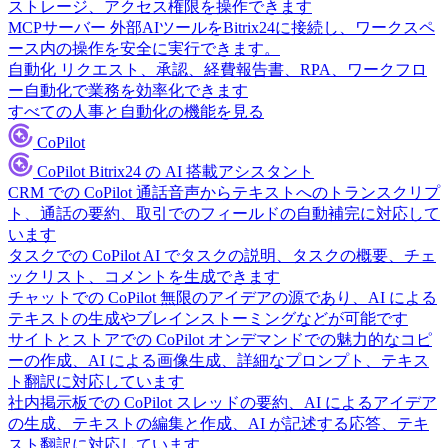
ストレージ、アクセス権限を操作できます
MCPサーバー
外部AIツールをBitrix24に接続し、ワークスペ
ース内の操作を安全に実行できます。
自動化
リクエスト、承認、経費報告書、RPA、ワークフロ
ー自動化で業務を効率化できます
すべての人事と自動化の機能を見る
CoPilot
CoPilot
Bitrix24 の AI 搭載アシスタント
CRM での CoPilot
通話音声からテキストへのトランスクリプ
ト、通話の要約、取引でのフィールドの自動補完に対応して
います
タスクでの CoPilot
AI でタスクの説明、タスクの概要、チェ
ックリスト、コメントを生成できます
チャットでの CoPilot
無限のアイデアの源であり、AI による
テキストの生成やブレインストーミングなどが可能です
サイトとストアでの CoPilot
オンデマンドでの魅力的なコピ
ーの作成、AI による画像生成、詳細なプロンプト、テキス
ト翻訳に対応しています
社内掲示板での CoPilot
スレッドの要約、AI によるアイデア
の生成、テキストの編集と作成、AI が記述する応答、テキ
スト翻訳に対応しています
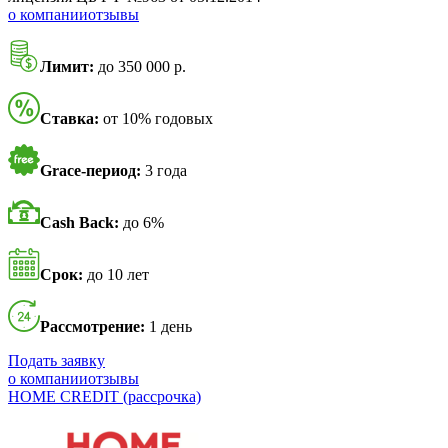
о компании
отзывы
Лимит:
до 350 000 р.
Ставка:
от 10% годовых
Grace-период:
3 года
Cash Back:
до 6%
Срок:
до 10 лет
Рассмотрение:
1 день
Подать заявку
о компании
отзывы
HOME CREDIT (рассрочка)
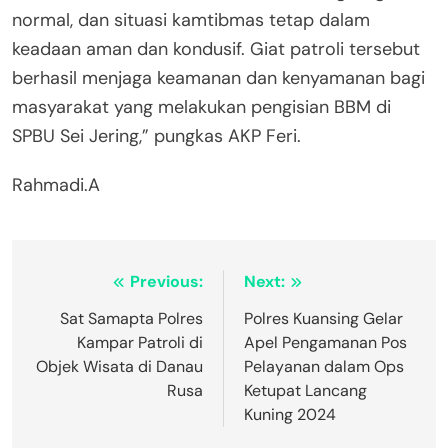
normal, dan situasi kamtibmas tetap dalam
keadaan aman dan kondusif. Giat patroli tersebut
berhasil menjaga keamanan dan kenyamanan bagi
masyarakat yang melakukan pengisian BBM di
SPBU Sei Jering,” pungkas AKP Feri.
Rahmadi.A
Navigasi
Previous:
Next:
pos
Sat Samapta Polres
Polres Kuansing Gelar
Kampar Patroli di
Apel Pengamanan Pos
Objek Wisata di Danau
Pelayanan dalam Ops
Rusa
Ketupat Lancang
Kuning 2024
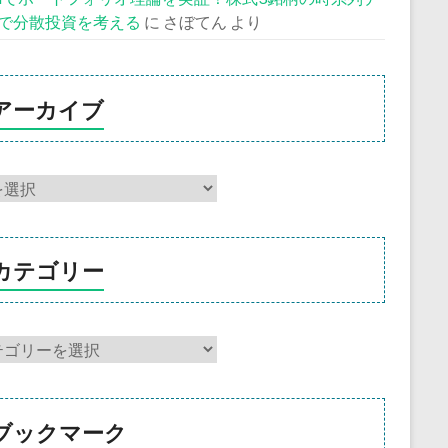
で分散投資を考える
に
さぼてん
より
アーカイブ
カテゴリー
ブックマーク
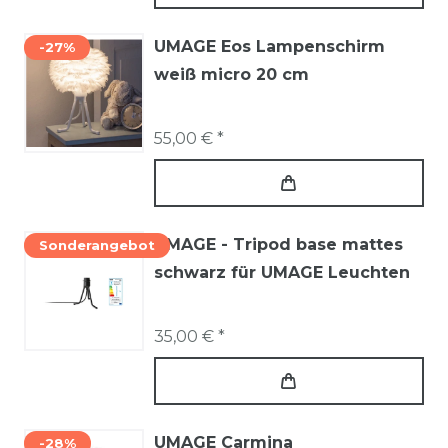
UMAGE Eos Lampenschirm
-27%
weiß micro 20 cm
55,00 € *
UMAGE - Tripod base mattes
Sonderangebot
schwarz für UMAGE Leuchten
35,00 € *
UMAGE Carmina
-28%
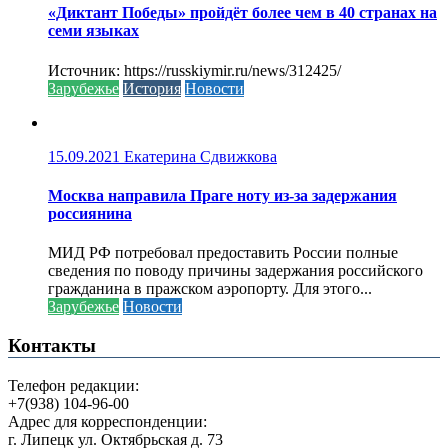
«Диктант Победы» пройдёт более чем в 40 странах на
семи языках
Источник: https://russkiymir.ru/news/312425/
Зарубежье
История
Новости
15.09.2021
Екатерина Сдвижкова
Москва направила Праге ноту из-за задержания
россиянина
МИД РФ потребовал предоставить России полные
сведения по поводу причины задержания российского
гражданина в пражском аэропорту. Для этого...
Зарубежье
Новости
Контакты
Телефон редакции:
+7(938) 104-96-00
Адрес для корреспонденции:
г. Липецк ул. Октябрьская д. 73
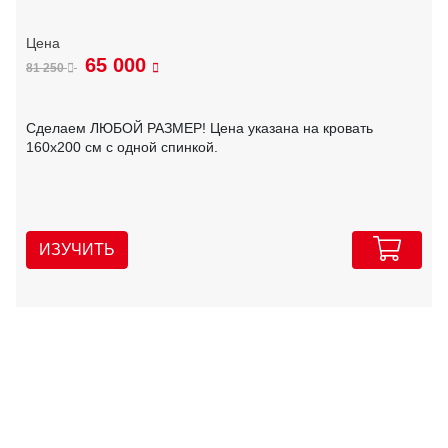
65 000
81 250
Сделаем ЛЮБОЙ РАЗМЕР! Цена указана на кровать
160х200 см с одной спинкой.
ИЗУЧИТЬ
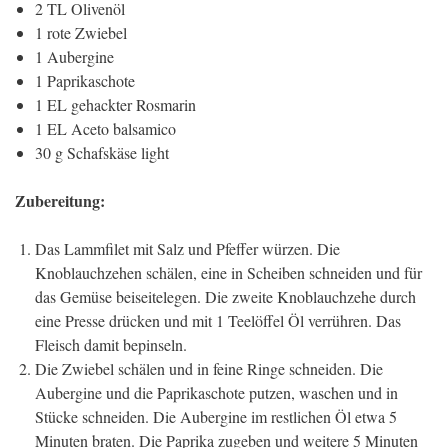
2 TL Olivenöl
1 rote Zwiebel
1 Aubergine
1 Paprikaschote
1 EL gehackter Rosmarin
1 EL Aceto balsamico
30 g Schafskäse light
Zubereitung:
Das Lammfilet mit Salz und Pfeffer würzen. Die
Knoblauchzehen schälen, eine in Scheiben schneiden und für
das Gemüse beiseitelegen. Die zweite Knoblauchzehe durch
eine Presse drücken und mit 1 Teelöffel Öl verrühren. Das
Fleisch damit bepinseln.
Die Zwiebel schälen und in feine Ringe schneiden. Die
Aubergine und die Paprikaschote putzen, waschen und in
Stücke schneiden. Die Aubergine im restlichen Öl etwa 5
Minuten braten. Die Paprika zugeben und weitere 5 Minuten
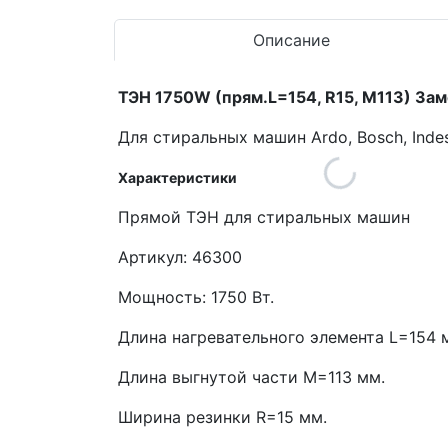
Описание
ТЭН 1750W (прям.L=154, R15, M113) За
Для стиральных машин Ardo, Bosch, Indesit,
Характеристики
Прямой ТЭН для стиральных машин
Артикул: 46300
Мощность: 1750 Вт.
Длина нагревательного элемента L=154 
Длина выгнутой части M=113 мм.
Ширина резинки R=15 мм.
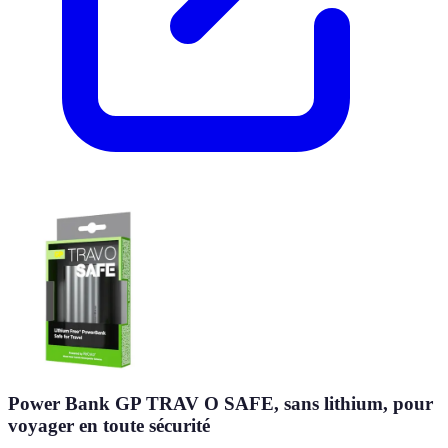
Power Bank GP TRAV O SAFE, sans lithium, pour
voyager en toute sécurité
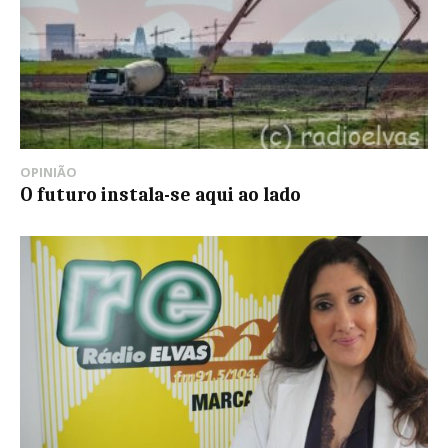
OPINIÃO
O futuro instala-se aqui ao lado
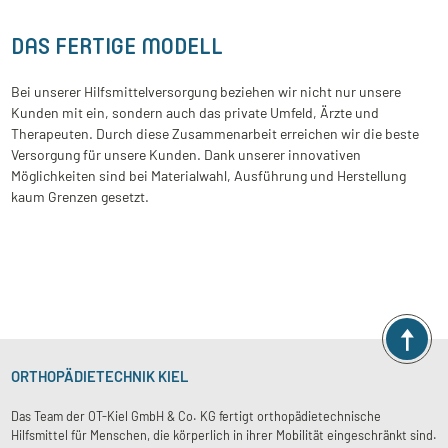
DAS FERTIGE MODELL
Bei unserer Hilfsmittelversorgung beziehen wir nicht nur unsere
Kunden mit ein, sondern auch das private Umfeld, Ärzte und
Therapeuten. Durch diese Zusammenarbeit erreichen wir die beste
Versorgung für unsere Kunden. Dank unserer innovativen
Möglichkeiten sind bei Materialwahl, Ausführung und Herstellung
kaum Grenzen gesetzt.
ORTHOPÄDIETECHNIK KIEL
Das Team der OT-Kiel GmbH & Co. KG fertigt orthopädietechnische
Hilfsmittel für Menschen, die körperlich in ihrer Mobilität eingeschränkt sind.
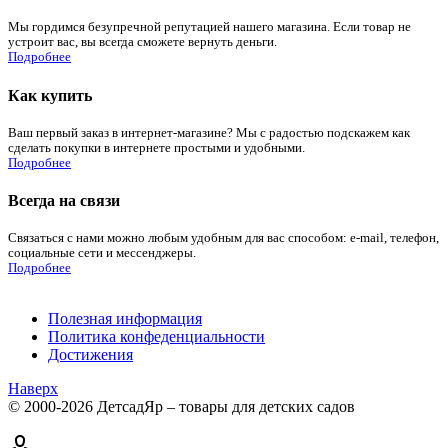
Мы гордимся безупречной репутацией нашего магазина. Если товар не
устроит вас, вы всегда сможете вернуть деньги.
Подробнее
Как купить
Ваш первый заказ в интернет-магазине? Мы с радостью подскажем как
сделать покупки в интернете простыми и удобными.
Подробнее
Всегда на связи
Связаться с нами можно любым удобным для вас способом: e-mail, телефон,
социальные сети и мессенджеры.
Подробнее
Полезная информация
Политика конфеденциальности
Достижения
Наверх
© 2000-2026 ДетсадЯр – товары для детских садов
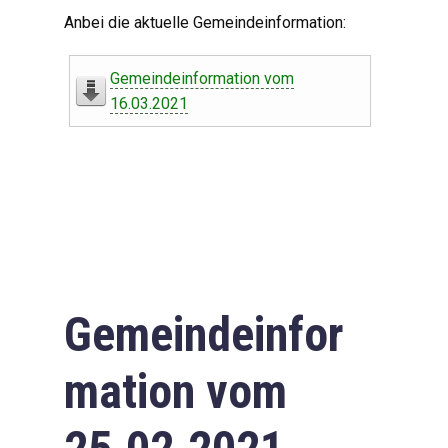
Digitaler Amtshelfer
Anbei die aktuelle Gemeindeinformation:
Offener Haushalt
Gemeindeinformation vom
Leben in Oberdorf
16.03.2021
Bildergalerie
Geschichte
Freizeit
Wirtschaft
Gemeindeinfor
Downloads
mation vom
Impressum
Datenschutzerklärung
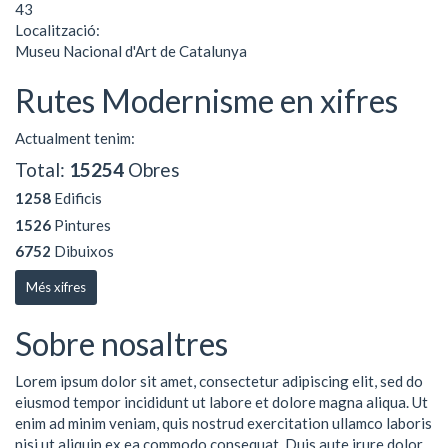
43
Localització:
Museu Nacional d'Art de Catalunya
Rutes Modernisme en xifres
Actualment tenim:
Total:
15254
Obres
1258
Edificis
1526
Pintures
6752
Dibuixos
Més xifres
Sobre nosaltres
Lorem ipsum dolor sit amet, consectetur adipiscing elit, sed do
eiusmod tempor incididunt ut labore et dolore magna aliqua. Ut
enim ad minim veniam, quis nostrud exercitation ullamco laboris
nisi ut aliquip ex ea commodo consequat. Duis aute irure dolor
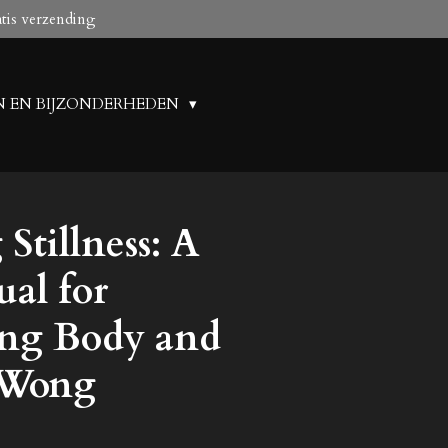
atis verzending
N EN BIJZONDERHEDEN
Stillness: A
al for
ing Body and
 Wong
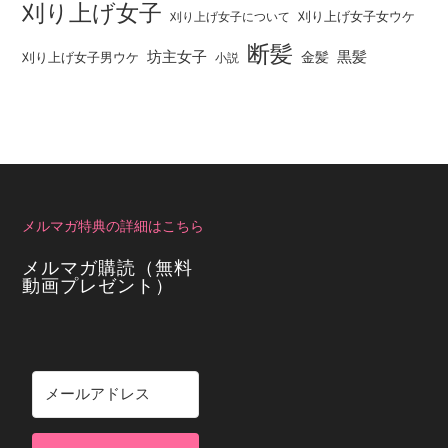
刈り上げ女子
刈り上げ女子女ウケ
刈り上げ女子について
断髪
坊主女子
黒髪
金髪
刈り上げ女子男ウケ
小説
メルマガ特典の詳細はこちら
メルマガ購読（無料
動画プレゼント）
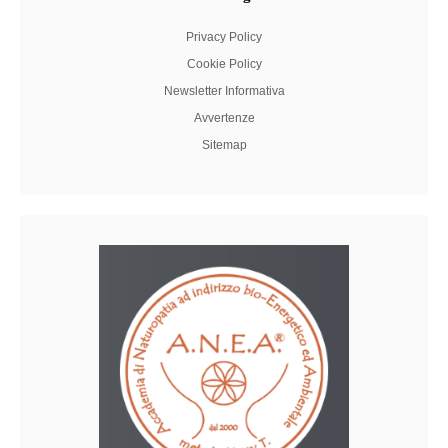
Privacy Policy
Cookie Policy
Newsletter Informativa
Avvertenze
Sitemap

PROBLEM TO SOLVE
Count the lines in the material that contain the string "unsere", with uppercase and lowercase letters treated as different. Reply with the number alone.

EXERCISE OUTPUT
2